[问题描述] 请改写关于推荐系统的练习文本，从“那什么是推荐系统的中级化呢?根据facebook最新的一篇论文《deep learning recommendation”开始，到“便大家理解,依惯例直接上图!”结束，并将其中的“深度网络”替换为“深度神经网络”。

那什么是推荐系统的中级化呢?根据facebook最新的一篇论文《deep learning recommendation model for personalization and recommendation systems》里写道,目前的推荐系统都往深度学习的怀抱里去投入了,从基于邻近关系的协同过滤到矩阵分解,预测模型从简单的线性模型到深度网络。由于物联网和5G的逐渐普及,新的行业形态会产生新的推荐需求,而传统的推荐系统无法通过一些基础的算法模型来解决这些需求。
小q认为中级推荐系统与初级推荐系统里从数据收集、特征工程、推荐模型到得出推荐结果的这套推荐流程基本不变,唯一提升的方面是需要通过更为复杂的算法模型来给用户做更精准更快速的推荐的系统(*复杂的定义:基于统计学、ML、数据挖掘等领域的结合)。方便大家理解,依惯例直接上图!

[所给数据]
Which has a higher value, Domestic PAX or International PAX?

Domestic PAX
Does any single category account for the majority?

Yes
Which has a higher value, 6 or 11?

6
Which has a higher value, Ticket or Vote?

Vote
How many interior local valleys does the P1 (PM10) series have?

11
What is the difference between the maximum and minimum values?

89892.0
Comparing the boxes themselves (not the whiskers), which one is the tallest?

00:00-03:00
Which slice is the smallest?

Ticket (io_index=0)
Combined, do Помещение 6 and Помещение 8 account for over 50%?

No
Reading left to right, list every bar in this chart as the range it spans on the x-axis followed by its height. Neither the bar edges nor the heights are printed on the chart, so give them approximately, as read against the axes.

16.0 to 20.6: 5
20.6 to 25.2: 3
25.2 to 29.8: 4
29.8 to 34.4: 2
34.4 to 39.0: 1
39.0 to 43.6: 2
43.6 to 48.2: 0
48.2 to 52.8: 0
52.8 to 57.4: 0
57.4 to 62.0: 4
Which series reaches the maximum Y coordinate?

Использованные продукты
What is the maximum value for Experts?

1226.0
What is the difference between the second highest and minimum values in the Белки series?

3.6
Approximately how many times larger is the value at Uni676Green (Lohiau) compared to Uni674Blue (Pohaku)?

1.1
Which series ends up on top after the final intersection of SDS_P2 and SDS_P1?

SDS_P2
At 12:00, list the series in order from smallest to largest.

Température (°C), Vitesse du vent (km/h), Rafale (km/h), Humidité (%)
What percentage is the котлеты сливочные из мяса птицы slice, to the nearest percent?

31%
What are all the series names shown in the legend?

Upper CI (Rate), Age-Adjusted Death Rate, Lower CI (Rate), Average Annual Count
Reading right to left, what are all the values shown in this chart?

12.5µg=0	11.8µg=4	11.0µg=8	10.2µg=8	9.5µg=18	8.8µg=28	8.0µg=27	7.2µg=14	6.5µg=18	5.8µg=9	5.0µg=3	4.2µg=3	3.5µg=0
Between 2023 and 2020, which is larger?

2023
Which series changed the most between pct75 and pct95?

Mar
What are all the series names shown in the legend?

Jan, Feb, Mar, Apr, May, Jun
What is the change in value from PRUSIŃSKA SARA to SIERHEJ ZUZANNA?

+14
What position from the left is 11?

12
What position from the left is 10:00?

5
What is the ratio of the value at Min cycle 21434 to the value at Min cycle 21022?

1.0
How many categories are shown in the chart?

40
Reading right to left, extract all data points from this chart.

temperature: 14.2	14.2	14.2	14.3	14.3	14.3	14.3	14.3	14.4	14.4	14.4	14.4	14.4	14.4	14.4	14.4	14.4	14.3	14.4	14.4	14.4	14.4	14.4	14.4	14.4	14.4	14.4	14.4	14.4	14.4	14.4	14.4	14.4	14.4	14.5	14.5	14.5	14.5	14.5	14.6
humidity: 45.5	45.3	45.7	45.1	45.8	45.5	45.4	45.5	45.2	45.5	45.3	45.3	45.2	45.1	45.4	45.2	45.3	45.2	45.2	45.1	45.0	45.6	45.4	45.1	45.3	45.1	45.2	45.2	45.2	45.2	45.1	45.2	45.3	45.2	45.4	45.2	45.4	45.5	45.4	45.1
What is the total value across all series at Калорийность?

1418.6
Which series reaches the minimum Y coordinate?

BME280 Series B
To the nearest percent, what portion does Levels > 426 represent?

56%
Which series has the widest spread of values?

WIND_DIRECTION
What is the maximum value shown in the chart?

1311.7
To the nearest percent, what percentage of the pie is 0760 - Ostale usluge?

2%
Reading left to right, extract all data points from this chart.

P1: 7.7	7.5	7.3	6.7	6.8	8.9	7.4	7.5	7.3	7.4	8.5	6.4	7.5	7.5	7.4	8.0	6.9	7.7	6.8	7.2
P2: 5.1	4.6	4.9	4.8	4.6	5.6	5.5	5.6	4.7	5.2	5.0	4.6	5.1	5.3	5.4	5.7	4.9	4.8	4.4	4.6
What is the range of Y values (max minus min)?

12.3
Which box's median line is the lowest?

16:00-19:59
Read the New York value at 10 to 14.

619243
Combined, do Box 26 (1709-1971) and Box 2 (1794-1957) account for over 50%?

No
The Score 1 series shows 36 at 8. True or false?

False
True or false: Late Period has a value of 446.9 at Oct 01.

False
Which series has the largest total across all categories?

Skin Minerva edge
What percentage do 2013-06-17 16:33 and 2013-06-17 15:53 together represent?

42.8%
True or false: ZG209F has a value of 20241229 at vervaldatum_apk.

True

[练习输出]
那什么是推荐系统的中级化呢?根据facebook最新的一篇论文《deep learning recommendation model for personalization and recommendation systems》里写道,目前的推荐系统都往深度学习的怀抱里去投入了,从基于邻近关系的协同过滤到矩阵分解,预测模型从简单的线性模型到深度神经网络。由于物联网和5G的逐渐普及,新的行业形态会产生新的推荐需求,而传统的推荐系统无法通过一些基础的算法模型来解决这些需求。
小q认为中级推荐系统与初级推荐系统里从数据收集、特征工程、推荐模型到得出推荐结果的这套推荐流程基本不变,唯一提升的方面是需要通过更为复杂的算法模型来给用户做更精准更快速的推荐的系统(*复杂的定义:基于统计学、ML、数据挖掘等领域的结合)。方便大家理解,依惯例直接上图!